=== Provided entries ===

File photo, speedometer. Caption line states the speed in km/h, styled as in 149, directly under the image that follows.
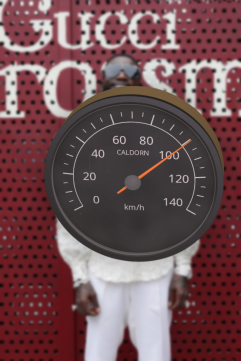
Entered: 100
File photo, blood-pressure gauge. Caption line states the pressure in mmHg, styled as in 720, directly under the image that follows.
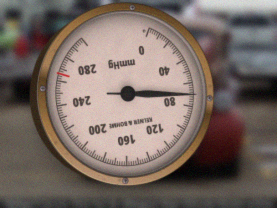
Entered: 70
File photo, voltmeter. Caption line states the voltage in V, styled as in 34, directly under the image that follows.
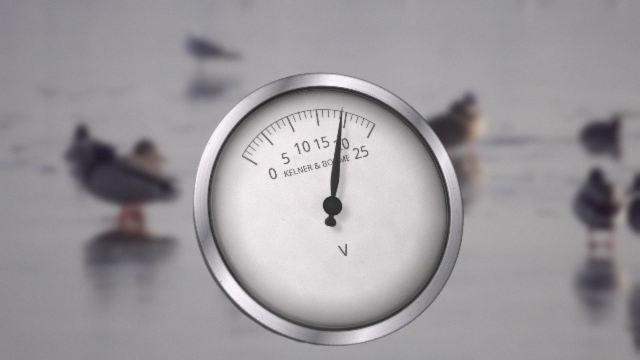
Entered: 19
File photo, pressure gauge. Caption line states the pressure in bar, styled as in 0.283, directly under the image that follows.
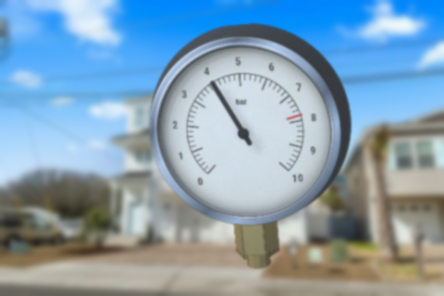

===

__Required action__: Rewrite all of the lines above, replacing each occurrence of "File photo" with "Archive photo" and leaving everything else unchanged. Omit the pictures from your answer.

__Answer to this problem__:
Archive photo, speedometer. Caption line states the speed in km/h, styled as in 149, directly under the image that follows.
Entered: 100
Archive photo, blood-pressure gauge. Caption line states the pressure in mmHg, styled as in 720, directly under the image that follows.
Entered: 70
Archive photo, voltmeter. Caption line states the voltage in V, styled as in 34, directly under the image that follows.
Entered: 19
Archive photo, pressure gauge. Caption line states the pressure in bar, styled as in 0.283, directly under the image that follows.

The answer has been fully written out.